■ RECORD EXTRACTS ■
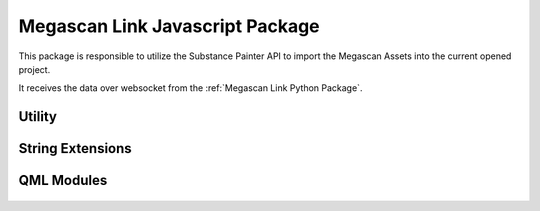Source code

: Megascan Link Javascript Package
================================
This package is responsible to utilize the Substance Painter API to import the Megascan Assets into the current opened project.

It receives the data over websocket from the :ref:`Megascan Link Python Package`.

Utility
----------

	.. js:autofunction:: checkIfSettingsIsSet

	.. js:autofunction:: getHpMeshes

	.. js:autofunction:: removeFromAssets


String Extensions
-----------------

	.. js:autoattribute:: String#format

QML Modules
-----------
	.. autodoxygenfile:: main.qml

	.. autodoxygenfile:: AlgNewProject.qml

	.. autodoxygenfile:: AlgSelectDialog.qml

■ PROBLEM TO SOLVE ■
All the material above should be written out exactly, with images omitted.

■ COMPLETED TASK ■
Source code

: Megascan Link Javascript Package
================================
This package is responsible to utilize the Substance Painter API to import the Megascan Assets into the current opened project.

It receives the data over websocket from the :ref:`Megascan Link Python Package`.

Utility
----------

	.. js:autofunction:: checkIfSettingsIsSet

	.. js:autofunction:: getHpMeshes

	.. js:autofunction:: removeFromAssets


String Extensions
-----------------

	.. js:autoattribute:: String#format

QML Modules
-----------
	.. autodoxygenfile:: main.qml

	.. autodoxygenfile:: AlgNewProject.qml

	.. autodoxygenfile:: AlgSelectDialog.qml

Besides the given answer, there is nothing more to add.